Some of the most commonly used materials for daily life objects in Assam include cane and bamboo, which are found in abundance in the state. Skilled artists make a wide range of products using cane and bamboo like household articles, baskets and musical instruments. Bamboo is also used in constructing houses and fences in Assam. The craftsmen use no mechanical devices to create different products from cane and bamboo and all the items are handmade. Cane and bamboo are also used to make weaving accessories. Tourists should definitely check out beautiful cane and bamboo products at the handicraft stores in Guwahati and nearby areas.

Cane and Bamboo

Bihu Dance

One cannot describe Assam without talking about the world famous Bihu dance, which has become the identity of the northeastern state. Performed mostly during the annual Bihu festival celebrated around April, it is Assam's most popular folk dance. Performed by both men and women, this cheerful dance sees participants clad in traditional attires.

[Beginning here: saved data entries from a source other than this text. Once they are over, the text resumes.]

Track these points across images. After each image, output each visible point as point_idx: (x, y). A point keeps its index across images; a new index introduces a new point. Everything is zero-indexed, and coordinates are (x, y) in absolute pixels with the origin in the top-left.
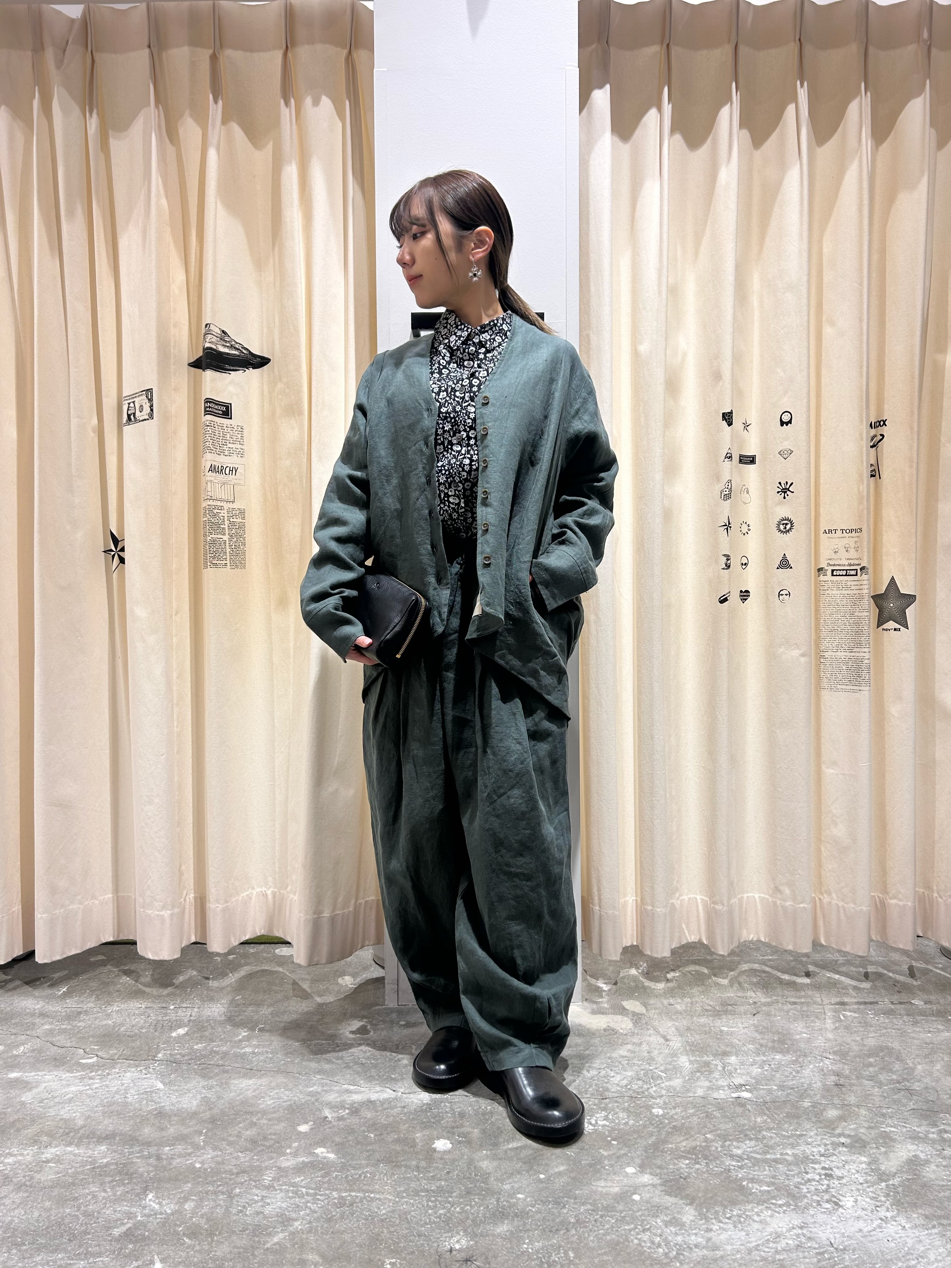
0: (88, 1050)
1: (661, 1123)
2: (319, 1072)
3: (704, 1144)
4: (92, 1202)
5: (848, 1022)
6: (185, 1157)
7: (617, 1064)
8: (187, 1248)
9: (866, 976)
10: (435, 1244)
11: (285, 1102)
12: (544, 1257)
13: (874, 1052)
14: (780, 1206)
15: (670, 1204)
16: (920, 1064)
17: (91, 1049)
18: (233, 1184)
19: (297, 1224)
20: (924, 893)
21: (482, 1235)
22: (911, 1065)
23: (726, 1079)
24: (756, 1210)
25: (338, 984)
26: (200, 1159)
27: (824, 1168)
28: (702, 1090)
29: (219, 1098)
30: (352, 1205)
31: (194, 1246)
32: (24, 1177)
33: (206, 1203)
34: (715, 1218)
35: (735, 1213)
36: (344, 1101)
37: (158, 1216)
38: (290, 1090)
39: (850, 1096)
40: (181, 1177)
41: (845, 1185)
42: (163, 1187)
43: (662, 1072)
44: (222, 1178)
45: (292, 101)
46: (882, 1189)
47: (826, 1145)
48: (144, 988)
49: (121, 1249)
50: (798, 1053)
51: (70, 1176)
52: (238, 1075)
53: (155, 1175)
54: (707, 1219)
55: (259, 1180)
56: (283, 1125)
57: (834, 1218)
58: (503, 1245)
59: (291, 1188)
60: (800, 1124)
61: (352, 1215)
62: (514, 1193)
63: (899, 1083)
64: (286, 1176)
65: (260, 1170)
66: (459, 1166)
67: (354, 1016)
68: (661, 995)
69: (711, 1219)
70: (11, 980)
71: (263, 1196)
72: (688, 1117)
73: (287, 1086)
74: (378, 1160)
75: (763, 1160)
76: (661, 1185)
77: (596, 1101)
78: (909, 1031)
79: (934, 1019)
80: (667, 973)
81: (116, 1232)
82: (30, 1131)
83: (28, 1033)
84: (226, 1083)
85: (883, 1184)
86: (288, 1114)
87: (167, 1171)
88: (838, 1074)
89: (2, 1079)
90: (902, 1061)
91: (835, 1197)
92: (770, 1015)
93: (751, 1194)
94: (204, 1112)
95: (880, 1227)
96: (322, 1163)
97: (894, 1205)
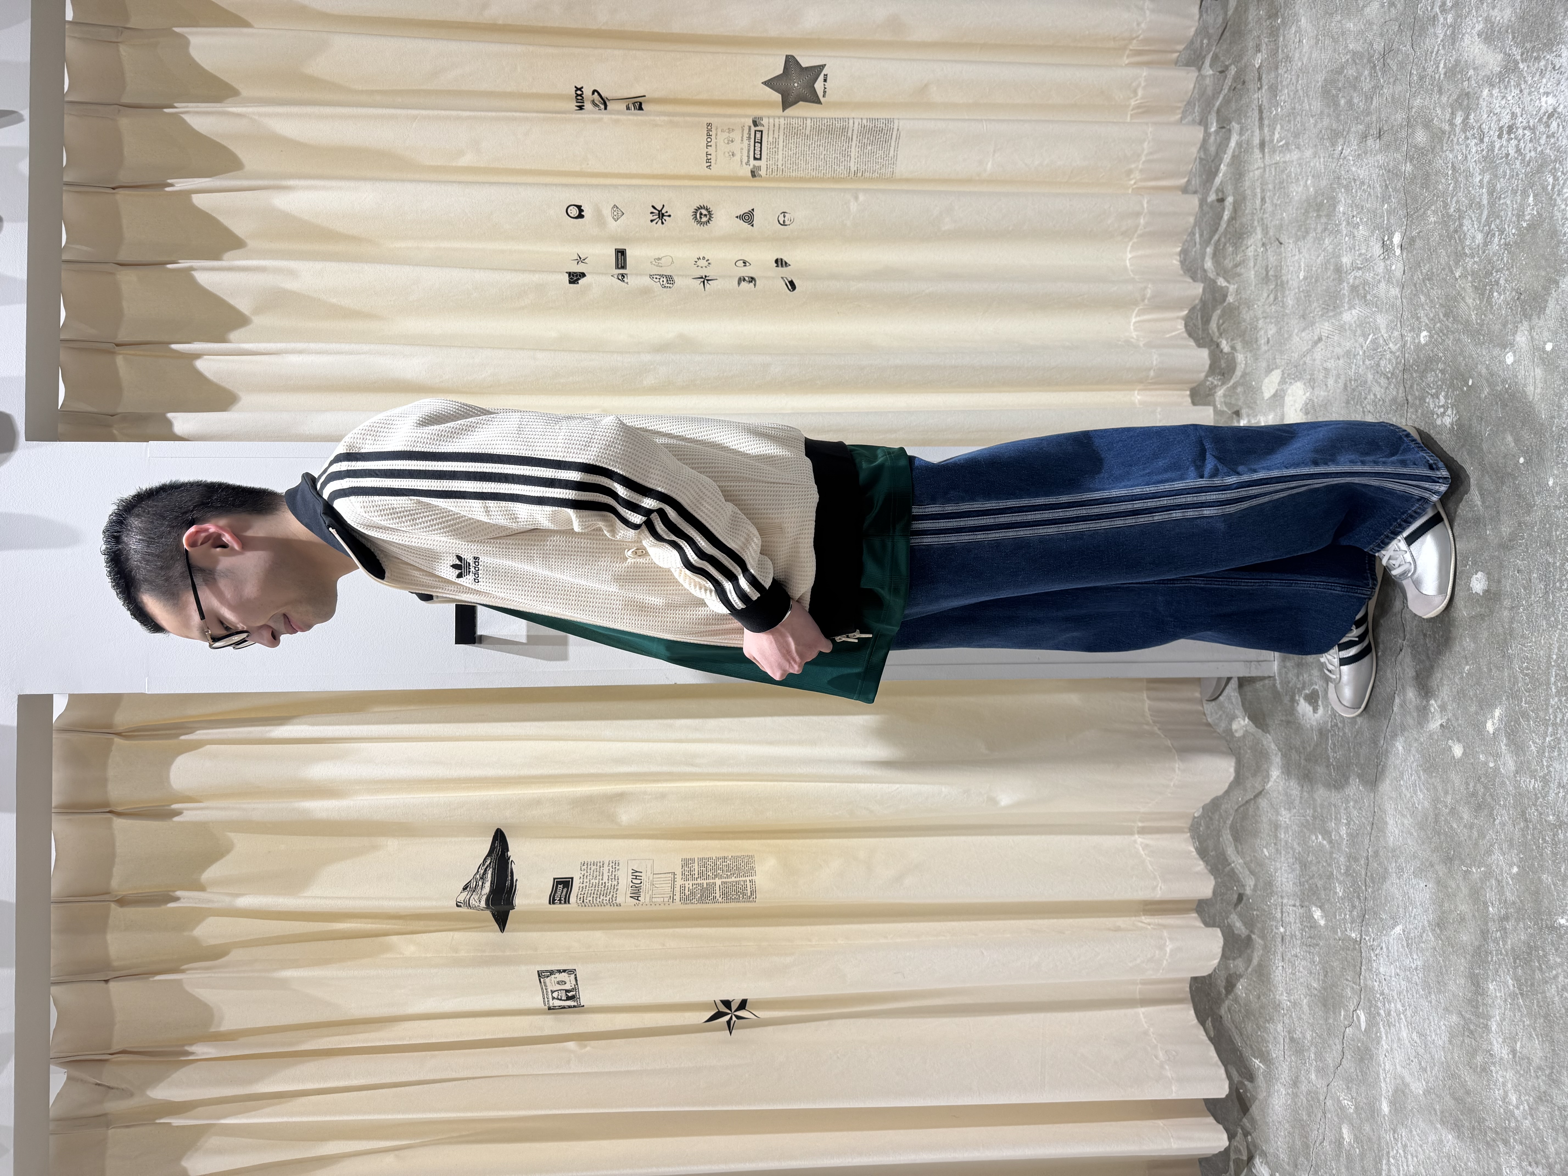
0: (1346, 1023)
1: (1441, 331)
2: (1375, 742)
3: (1470, 278)
5: (1289, 135)
6: (1502, 887)
7: (1356, 393)
11: (1419, 777)
13: (1331, 100)
14: (1556, 179)
15: (1558, 307)
16: (1346, 47)
17: (1345, 1018)
18: (1541, 824)
22: (1348, 57)
23: (1375, 264)
25: (1244, 736)
26: (1506, 868)
27: (1500, 137)
28: (1391, 289)
29: (1415, 857)
32: (1537, 1077)
36: (1417, 707)
38: (1402, 774)
39: (1395, 120)
40: (1533, 888)
41: (1523, 109)
42: (1547, 908)
43: (1366, 340)
44: (1533, 838)
45: (174, 806)
46: (1528, 67)
47: (1467, 138)
48: (1254, 966)
50: (1335, 186)
51: (1535, 1022)
52: (1381, 838)
53: (1530, 919)
55: (1536, 795)
56: (1453, 775)
59: (1547, 754)
60: (1438, 172)
62: (1547, 490)
63: (1374, 66)
64: (1529, 762)
65: (1520, 795)
66: (1509, 559)
67: (1291, 710)
68: (1255, 355)
71: (1559, 786)
72: (1432, 301)
73: (1396, 778)
74: (1503, 656)
75: (1491, 207)
76: (1530, 320)
77: (1411, 409)
78: (1300, 64)
79: (1281, 39)
80: (1222, 351)
82: (1469, 1079)
83: (1322, 1098)
84: (1394, 850)
85: (1521, 66)
86: (1438, 772)
87: (1524, 905)
88: (1364, 137)
89: (1391, 1122)
90: (1343, 67)
91: (1540, 120)
92: (1281, 226)
93: (1540, 215)
94: (1436, 872)
96: (1509, 722)
97: (1551, 49)
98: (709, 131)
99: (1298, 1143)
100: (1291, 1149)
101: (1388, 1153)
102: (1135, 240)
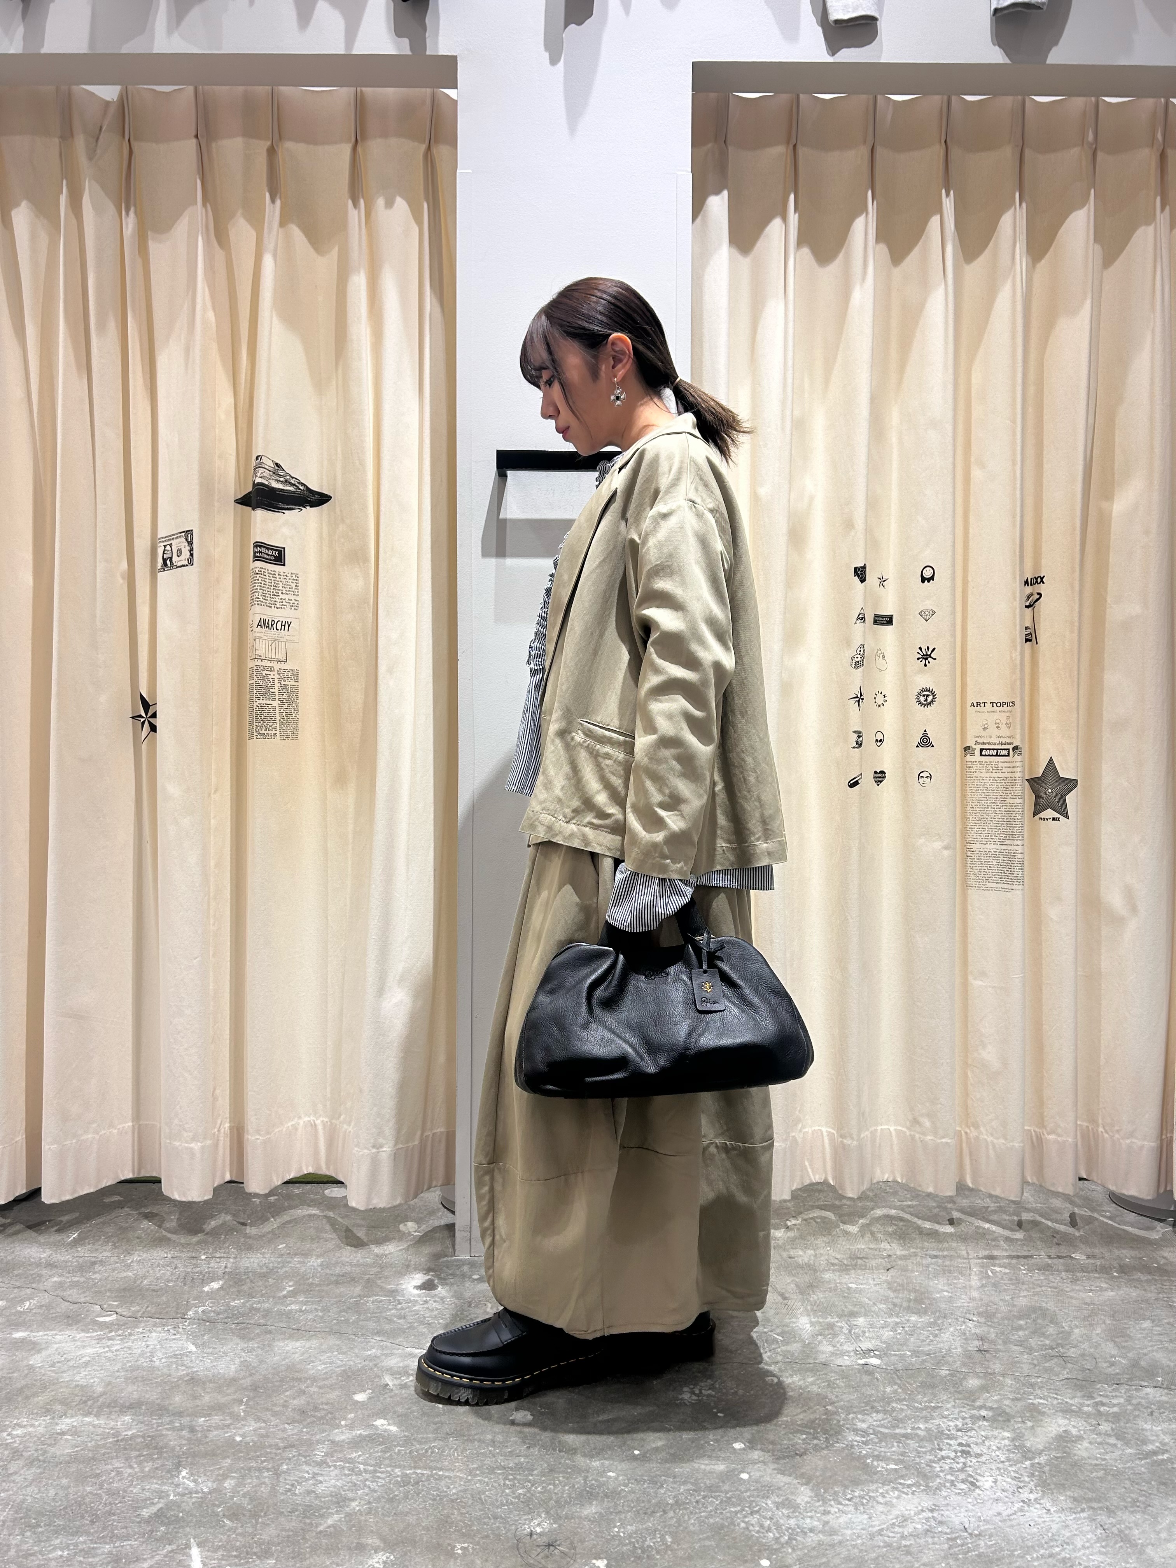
0: (105, 1306)
2: (378, 1333)
3: (824, 1417)
4: (117, 1479)
5: (997, 1279)
6: (223, 1429)
8: (229, 1530)
9: (1020, 1224)
10: (513, 1527)
11: (339, 1367)
12: (638, 1541)
13: (1026, 1313)
14: (909, 1486)
15: (782, 1484)
16: (1077, 1327)
17: (109, 1305)
18: (279, 1460)
19: (354, 1504)
20: (1088, 1127)
21: (567, 1517)
22: (1067, 1328)
23: (852, 1344)
24: (881, 1491)
25: (399, 1231)
26: (241, 1432)
27: (960, 1444)
28: (824, 1356)
29: (261, 1362)
30: (417, 1483)
31: (236, 1528)
32: (36, 1450)
33: (249, 1481)
34: (834, 1500)
35: (856, 1494)
36: (406, 1366)
37: (194, 1495)
38: (344, 1353)
39: (994, 1363)
40: (219, 1452)
41: (984, 1463)
42: (198, 1462)
43: (778, 1334)
44: (267, 1453)
45: (362, 201)
46: (1026, 1468)
47: (964, 1418)
48: (169, 1235)
49: (152, 1531)
50: (937, 1314)
51: (89, 1450)
52: (282, 1336)
53: (188, 1449)
54: (825, 1501)
55: (309, 1456)
56: (337, 1393)
57: (970, 1500)
58: (591, 1529)
59: (347, 1465)
60: (935, 1395)
61: (418, 1495)
62: (604, 1471)
63: (1052, 1349)
64: (341, 1451)
65: (311, 1445)
66: (541, 1440)
67: (418, 1268)
68: (779, 1246)
69: (830, 1500)
70: (10, 1224)
71: (315, 1474)
72: (807, 1386)
73: (341, 1348)
74: (448, 1434)
75: (892, 1435)
76: (773, 1462)
78: (1067, 1289)
79: (1097, 1275)
81: (145, 1513)
83: (34, 1286)
84: (270, 1345)
85: (1028, 1463)
86: (341, 1381)
87: (203, 1444)
88: (982, 1339)
89: (5, 1339)
90: (1057, 1324)
91: (971, 1476)
92: (907, 1270)
93: (876, 1473)
94: (244, 1378)
95: (1021, 1510)
96: (383, 1437)
97: (1039, 1486)
98: (1008, 704)
102: (907, 1133)
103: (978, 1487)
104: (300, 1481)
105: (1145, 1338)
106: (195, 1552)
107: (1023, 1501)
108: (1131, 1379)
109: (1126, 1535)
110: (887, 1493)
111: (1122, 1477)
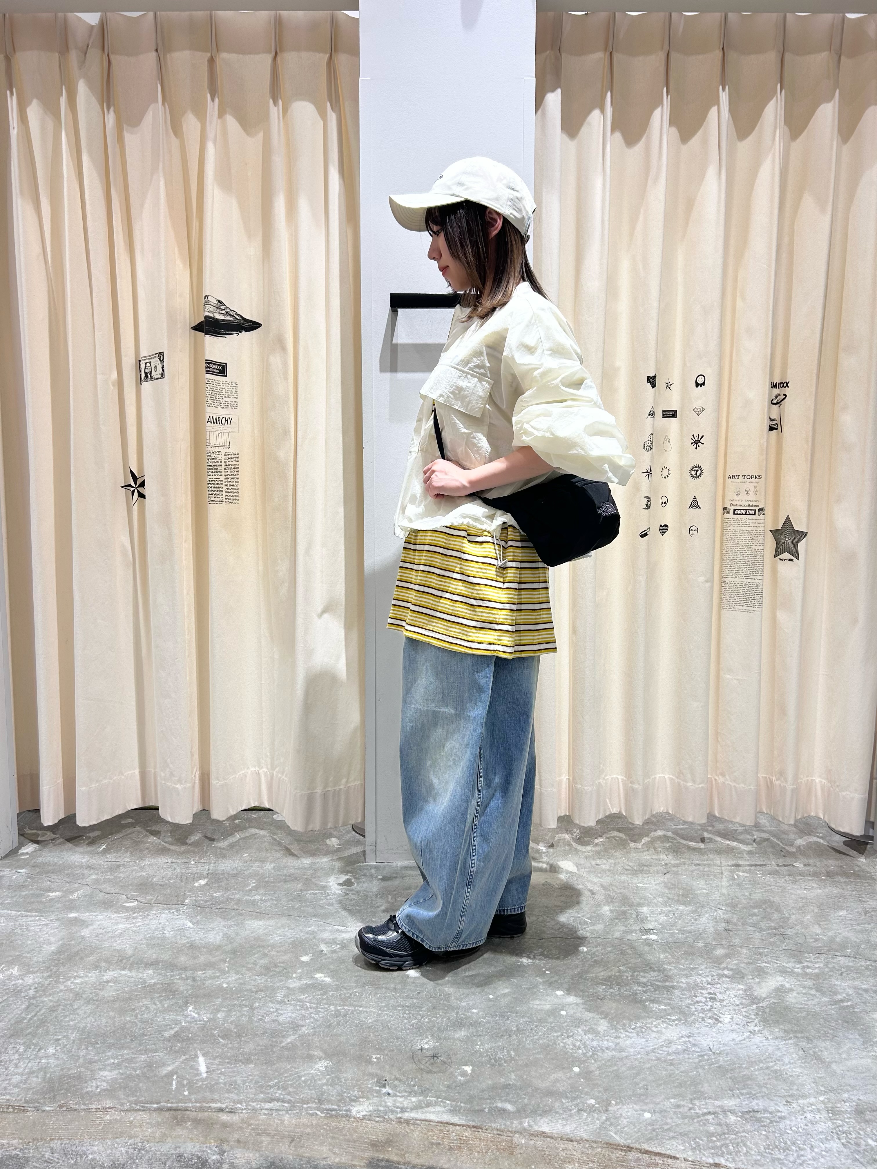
0: (129, 896)
1: (585, 958)
3: (618, 974)
4: (146, 1012)
5: (740, 881)
6: (214, 979)
8: (222, 1046)
10: (410, 1045)
11: (289, 938)
12: (492, 1055)
13: (758, 905)
14: (674, 1021)
15: (589, 1018)
16: (794, 914)
17: (132, 895)
18: (253, 999)
19: (304, 1029)
21: (445, 1038)
22: (786, 915)
23: (638, 925)
24: (654, 1023)
25: (326, 845)
26: (226, 981)
27: (709, 993)
28: (619, 933)
29: (237, 934)
30: (345, 1016)
31: (227, 1044)
32: (91, 993)
33: (234, 1013)
34: (623, 1029)
35: (638, 1025)
36: (336, 938)
37: (198, 1023)
38: (293, 929)
39: (736, 939)
40: (212, 994)
41: (725, 1006)
42: (199, 1001)
43: (588, 918)
44: (245, 995)
45: (280, 102)
46: (753, 1009)
47: (713, 976)
48: (168, 846)
49: (172, 1047)
50: (698, 905)
51: (127, 993)
52: (250, 917)
53: (192, 992)
54: (617, 1030)
55: (273, 997)
56: (289, 955)
57: (714, 1030)
58: (461, 1046)
59: (298, 1003)
60: (693, 960)
61: (346, 1023)
62: (469, 1009)
63: (775, 929)
64: (294, 994)
65: (273, 990)
66: (427, 989)
67: (341, 871)
68: (590, 857)
69: (620, 1029)
70: (57, 839)
71: (277, 1009)
72: (607, 954)
73: (290, 926)
74: (364, 984)
75: (663, 987)
76: (583, 1004)
77: (535, 941)
78: (789, 888)
79: (810, 878)
80: (595, 838)
81: (167, 1034)
82: (91, 959)
83: (79, 881)
84: (242, 924)
85: (755, 1006)
86: (292, 948)
87: (202, 989)
88: (727, 922)
89: (64, 918)
90: (780, 912)
91: (716, 1014)
92: (678, 874)
93: (651, 1012)
94: (226, 945)
95: (749, 1037)
96: (321, 985)
97: (761, 1021)
98: (756, 477)
99: (49, 868)
100: (45, 864)
101: (43, 916)
102: (676, 780)
103: (721, 1022)
104: (268, 1013)
105: (841, 922)
106: (201, 1060)
107: (750, 1032)
108: (829, 951)
109: (818, 1055)
110: (659, 1024)
111: (818, 1017)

The dancers sway their bodies gracefully to the rhythm of folk music, which leaves the audiences entertained and enchanted. Bihu dance has been an integral part of the culture of the various ethnic groups in Assam like the Deoris, Sonowal Kacharis, Moran, Borahis and others. Out of the three Bihu festivals in the state namely Rongali Bihu, Kongali Bihu and Bhogal Bihu, the dance is performed by young men and women during the Rongali Bihu to express their joy on the arrival of the spring. According to Assamese history, the first ever Bihu dance performance was done in 1694 when the Ahom king Rudra Singha (1696-1714) invited Bihu dancers on the special occasion of Rongali Bihu.